Phones for Power in Central Maine
De facto discrimination against low-income households can occur in a variety of contexts when public utility actions are judged by an “effects test.” Central Maine Power Company’s story involves discrimination in their offer of payment plans. In this instance, CMP did not try to implement a program that overtly discriminated against low-income households. Nevertheless, the CMP practices did indeed discriminate against poor people because of program attributes that are unrelated to any compelling need of the utility.
The state of Maine has adopted a unique approach to the winter payment problems of low-income customers. Rather than adopting a “pure” winter moratorium, whereby disconnections of service are absolutely prohibited for income-eligible customers from November through April, Maine has adopted a two-pronged approach to winter shutoffs. The first prong requires utilities to make a reasonable effort to make personal contact with customers who are $50 or more in arrears. This “personal contact” may occur either by telephone or by a visit. The second prong is a system of payment plans. The Maine commission requires most utilities to offer eligible customers an opportunity to enter into a Special Payment Arrangement. Under this plan, a customer may pay less than the full amount of winter bills as they become due; the difference is then “made-up” in equal increments during the non-heating months. In the event that (1) no personal contact is made with the customer, or (2) personal contact is made and the customer and utility fail to agree on a payment plan, or (3) a payment plan is agreed to but is subsequently broken, a utility may seek to disconnect service even during the winter months so long as it first obtains approval from the Maine PUC’s Consumer Assistance Division.
A 1988 report for the Maine PUC, prepared by the National Consumer Law Center, found that these rules operated, however unintentionally, to discriminate against a discrete population of low-income households. The report found that 70 percent of the households for whom a winter disconnection was sought, and 80 percent for whom a winter disconnection was granted, lacked telephone service in their home. The study found that the homes without telephones did not have greater arrears than the remaining population.

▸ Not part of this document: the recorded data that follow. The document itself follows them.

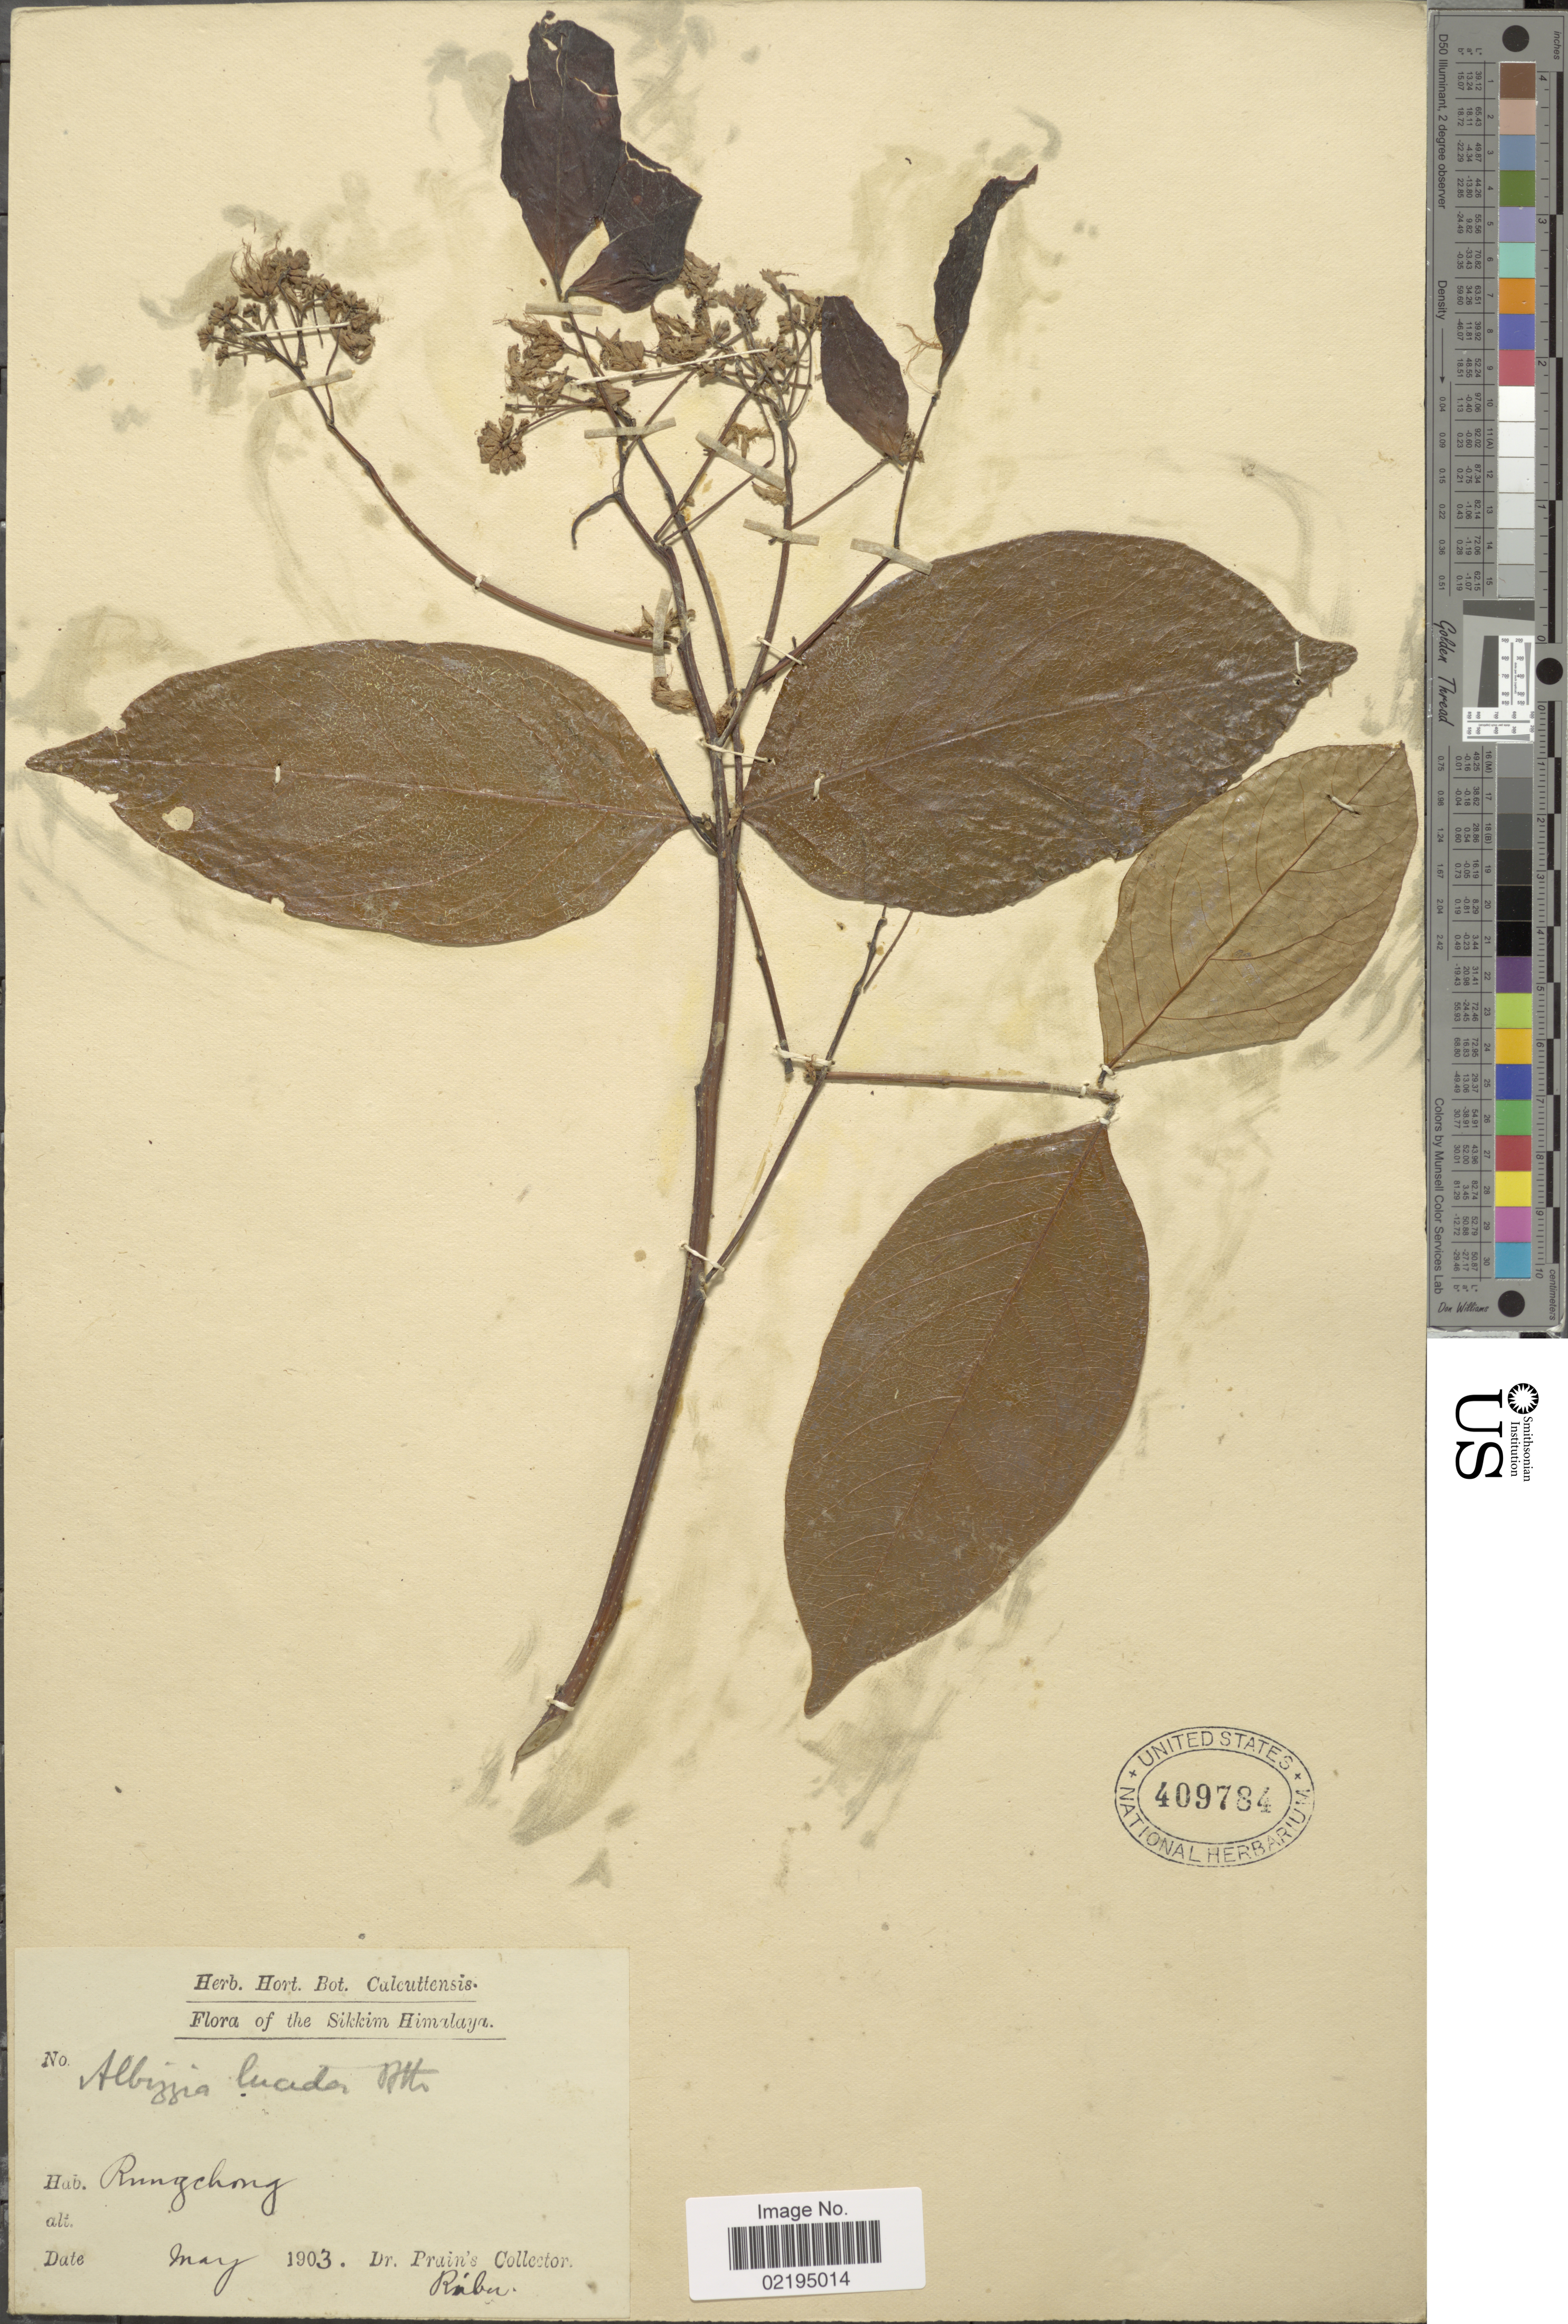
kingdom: Plantae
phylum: Tracheophyta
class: Magnoliopsida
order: Fabales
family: Fabaceae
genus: Albizia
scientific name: Albizia lucida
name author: Benth.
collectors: Dr. Prain's collector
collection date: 1903-05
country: India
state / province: Sikkim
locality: Sikkim Himalaya, Rungchong.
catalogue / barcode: US 409784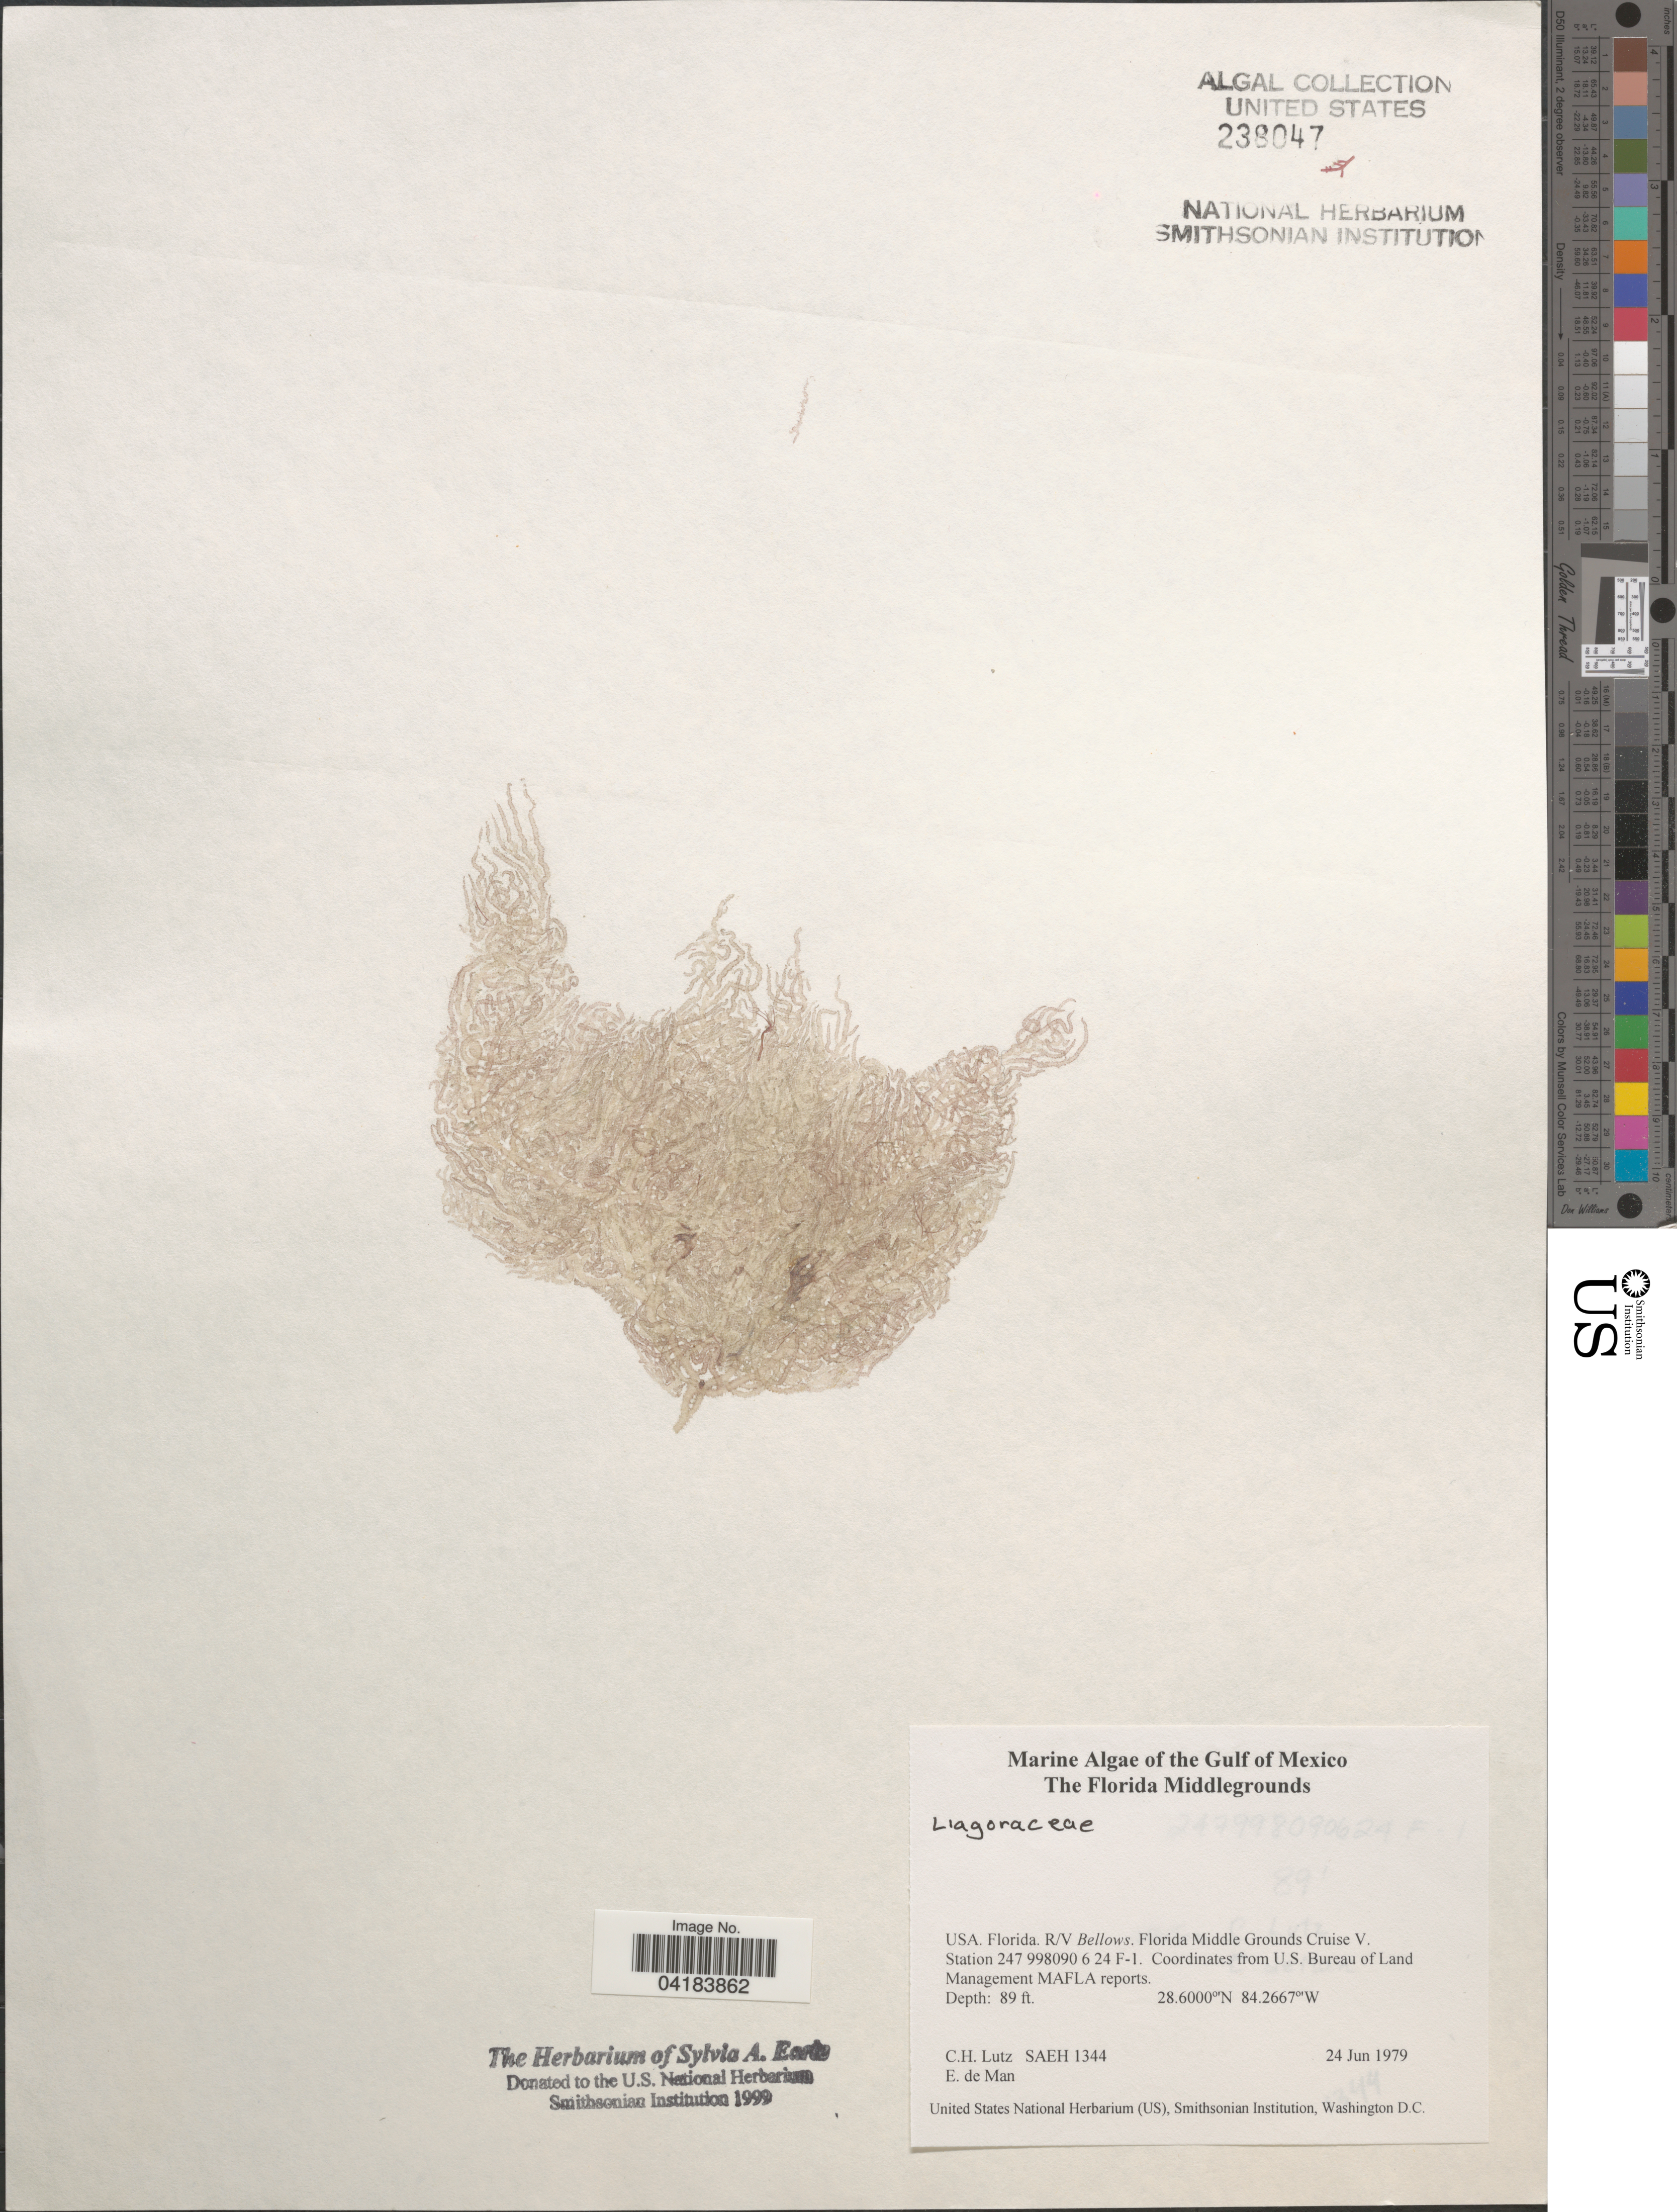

The study found further that the structure of the utility’s collection procedures worked to exclude these households that lacked telephones. It found that a statistically significant difference existed in the number of “no-phone households” that arranged to make payments, that obtained public assistance, and that entered into payment plans. The study concluded: It would appear that households which lack telephone service do not have the same ability to undertake the basic activities necessary to maintain home heating. They cannot contact social service agencies for public assistance; nor can they contact their utility to make payment plan arrangements.
Based upon this analysis, the Maine PUC was urged to eliminate the source of discrimination, heavy reliance upon telephone collection techniques. The Maine utility had, in effect, made the presence of a telephone a prerequisite to maintaining energy service, establishing unintentional discrimination.